The Toyota Highlander and Highlander Hybrid have been getting some work done, as the polite euphemism goes. It's a mini-lift at best, since the Highlander's hood and fenders are reshaped, but no other metal has been touched. From the windshield back, it's almost indistinguishable from the 2008 models. With the exception of the space-age Prius hybrid, Toyota vehicles rarely stand out, and that includes the Highlander--but the new front end does help matters. It has some of the flair applied to the Venza wagon, and a few more angles and creases so spotters will be able to distinguish it from the 2010 models.

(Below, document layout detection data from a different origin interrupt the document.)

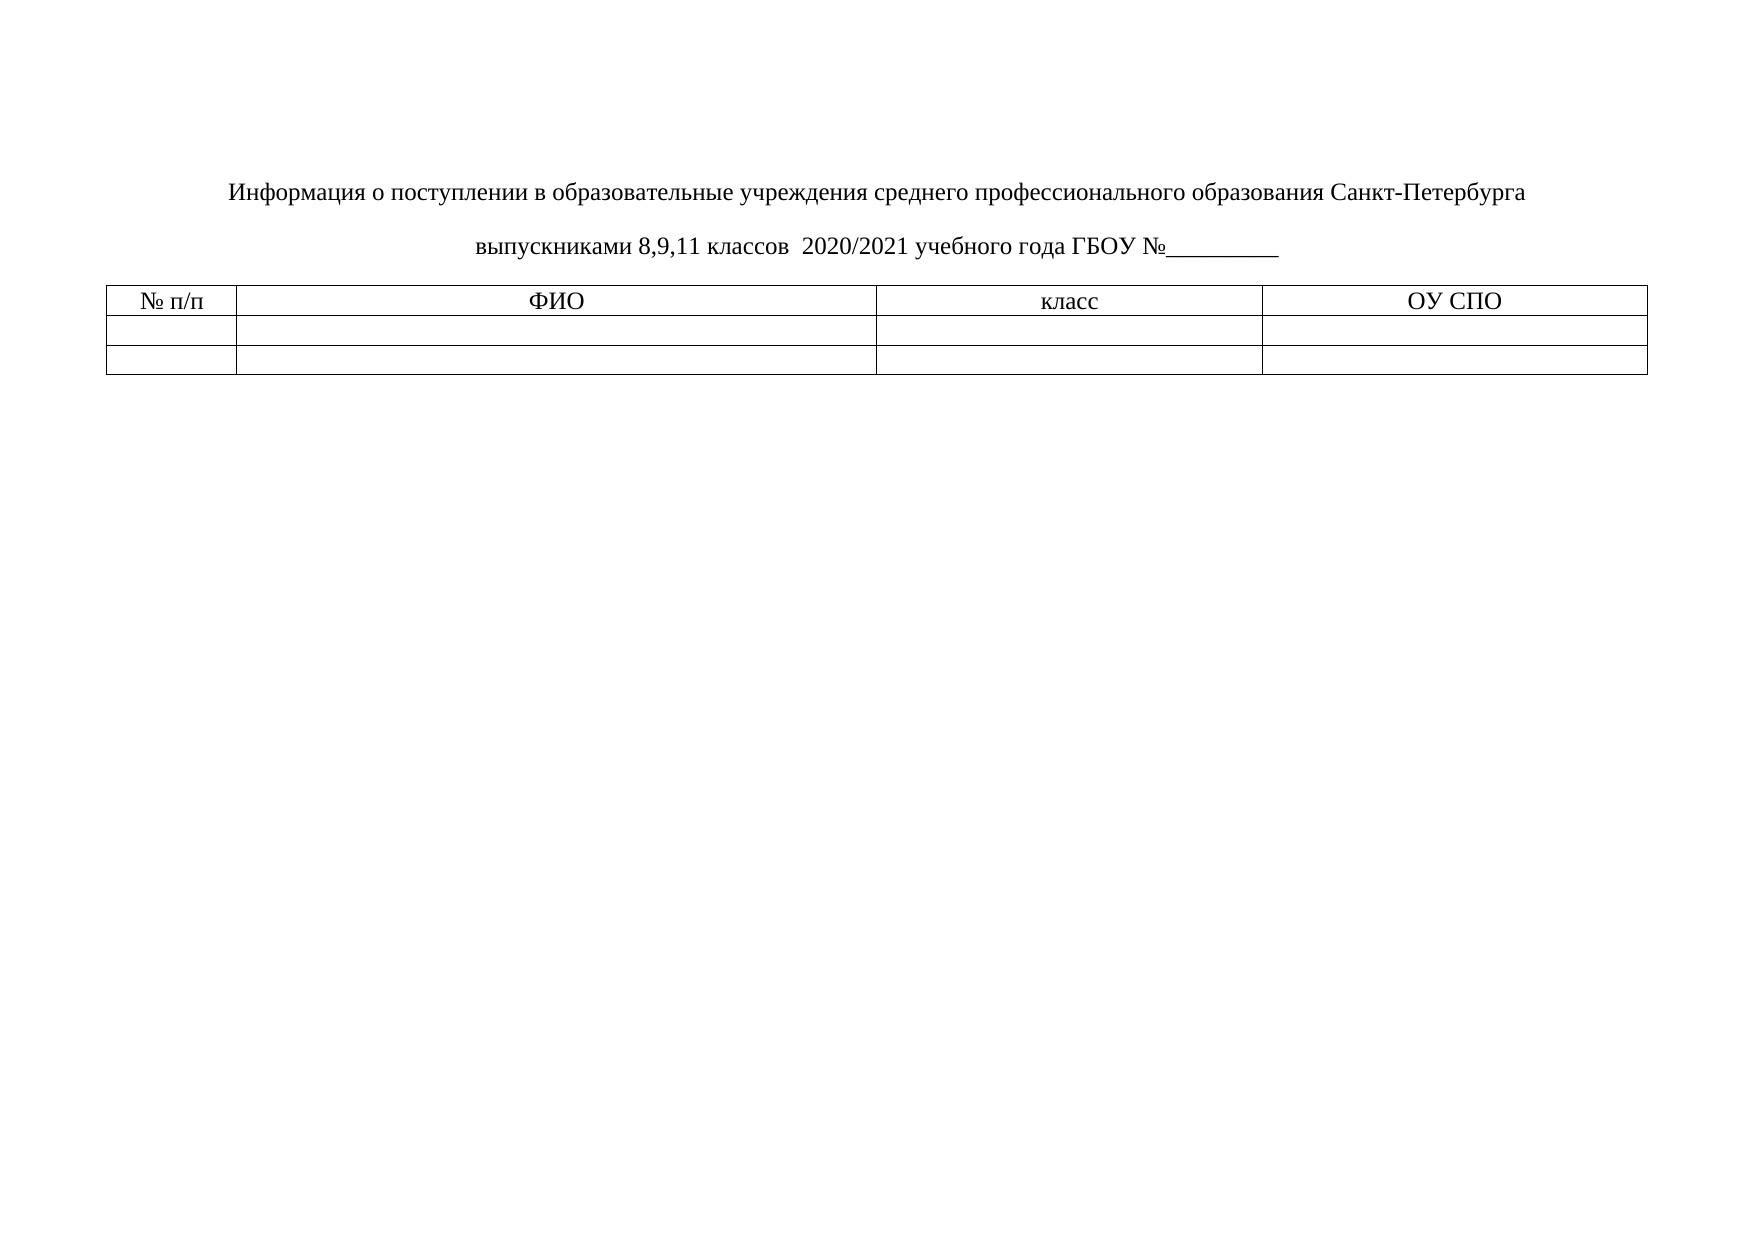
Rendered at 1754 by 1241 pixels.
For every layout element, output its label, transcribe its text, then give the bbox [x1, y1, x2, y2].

table_cell [1263, 346, 1647, 374]
table_cell [877, 316, 1262, 344]
table_header ФИО [237, 286, 876, 315]
table_cell [107, 346, 236, 374]
table_cell [237, 346, 876, 374]
text Информация о поступлении в образовательные учреждения среднего профессионального образования Санкт-Петербурга [118, 177, 1636, 206]
text выпускниками 8,9,11 классов 2020/2021 учебного года ГБОУ №_________ [118, 231, 1636, 260]
table_header № п/п [107, 286, 236, 315]
table_cell [237, 316, 876, 344]
table_header класс [877, 286, 1262, 315]
table_cell [107, 316, 236, 344]
table_cell [1263, 316, 1647, 344]
table_cell [877, 346, 1262, 374]
table_header ОУ СПО [1263, 286, 1647, 315]
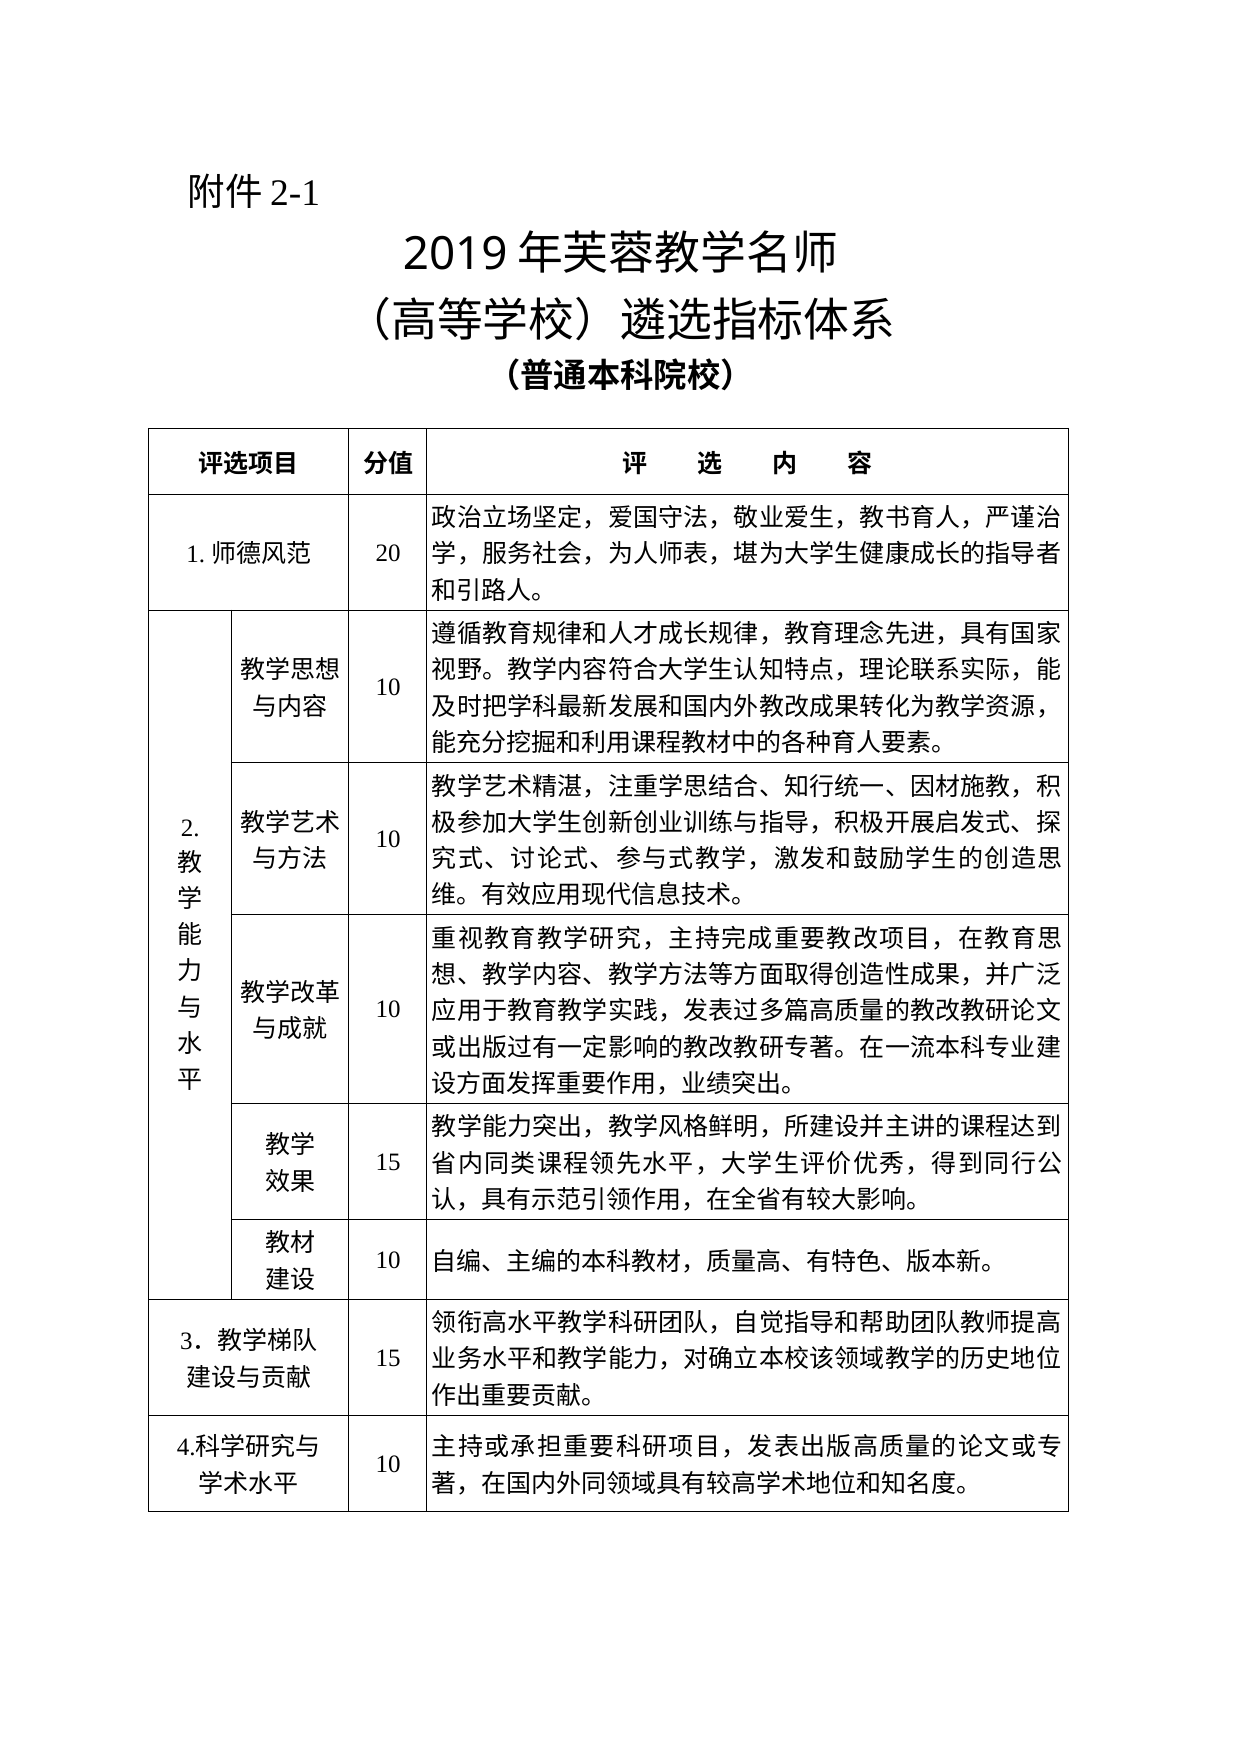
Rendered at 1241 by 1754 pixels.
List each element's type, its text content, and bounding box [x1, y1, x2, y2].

table_cell 教学 效果 [232, 1104, 348, 1219]
table_cell 教学艺术与方法 [232, 763, 348, 914]
text 附件2-1 [187, 162, 1053, 216]
table_cell 4.科学研究与 学术水平 [149, 1416, 348, 1511]
text 2019年芙蓉教学名师 [187, 216, 1053, 283]
table_cell 20 [349, 495, 426, 609]
table_cell 教学能力突出，教学风格鲜明，所建设并主讲的课程达到省内同类课程领先水平，大学生评价优秀，得到同行公认，具有示范引领作用，在全省有较大影响。 [427, 1104, 1068, 1219]
table_header 分值 [349, 429, 426, 493]
table_cell 10 [349, 611, 426, 762]
table_cell 10 [349, 915, 426, 1103]
table_cell 10 [349, 763, 426, 914]
table_cell 3．教学梯队 建设与贡献 [149, 1300, 348, 1414]
table_cell 教学改革与成就 [232, 915, 348, 1103]
text （普通本科院校） [187, 349, 1053, 397]
table_cell 政治立场坚定，爱国守法，敬业爱生，教书育人，严谨治学，服务社会，为人师表，堪为大学生健康成长的指导者和引路人。 [427, 495, 1068, 609]
table_cell 领衔高水平教学科研团队，自觉指导和帮助团队教师提高业务水平和教学能力，对确立本校该领域教学的历史地位作出重要贡献。 [427, 1300, 1068, 1414]
table_cell 2. 教 学 能 力 与 水 平 [149, 611, 231, 1298]
table_cell 15 [349, 1104, 426, 1219]
table_cell 15 [349, 1300, 426, 1414]
table_cell 10 [349, 1416, 426, 1511]
table_cell 主持或承担重要科研项目，发表出版高质量的论文或专著，在国内外同领域具有较高学术地位和知名度。 [427, 1416, 1068, 1511]
table_header 评选项目 [149, 429, 348, 493]
text （高等学校）遴选指标体系 [187, 283, 1053, 349]
table_cell 1. 师德风范 [149, 495, 348, 609]
table_cell 重视教育教学研究，主持完成重要教改项目，在教育思想、教学内容、教学方法等方面取得创造性成果，并广泛应用于教育教学实践，发表过多篇高质量的教改教研论文或出版过有一定影响的教改教研专著。在一流本科专业建设方面发挥重要作用，业绩突出。 [427, 915, 1068, 1103]
table_header 评 选 内 容 [427, 429, 1068, 493]
table_cell 10 [349, 1220, 426, 1298]
table_cell 自编、主编的本科教材，质量高、有特色、版本新。 [427, 1220, 1068, 1298]
table_cell 教学思想与内容 [232, 611, 348, 762]
table_cell 教学艺术精湛，注重学思结合、知行统一、因材施教，积极参加大学生创新创业训练与指导，积极开展启发式、探究式、讨论式、参与式教学，激发和鼓励学生的创造思维。有效应用现代信息技术。 [427, 763, 1068, 914]
table_cell 遵循教育规律和人才成长规律，教育理念先进，具有国家视野。教学内容符合大学生认知特点，理论联系实际，能及时把学科最新发展和国内外教改成果转化为教学资源，能充分挖掘和利用课程教材中的各种育人要素。 [427, 611, 1068, 762]
table_cell 教材 建设 [232, 1220, 348, 1298]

A few small distinctions divide the Hybrid models from the gas-only Highlanders, too. Mostly, it's differently shaped fog lamps, some blue plastic and chrome trim that draw the visual line between the different versions.
Call it unexciting--and you'd be right--but the Highlander's well-built, well-equipped cabin puts all the controls where they need to be. It's not particularly stylish, which seems to be just fine with hundreds of thousands of Highlander buyers. A simple binnacle covers the primary gauges, which are tucked into cut tubes of plastic, and Toyota's traditionally large buttons and knobs drive the climate and audio controls. A band of metallic plastic trim changes to woodgrain on the Limited version, which also dons leather for its seats, which warms up the interior immensely. A small LCD screen houses the rearview camera on some trim versions; a bigger LCD on models with navigation dominates the center stack, giving some relief to the Highlander's thick dash.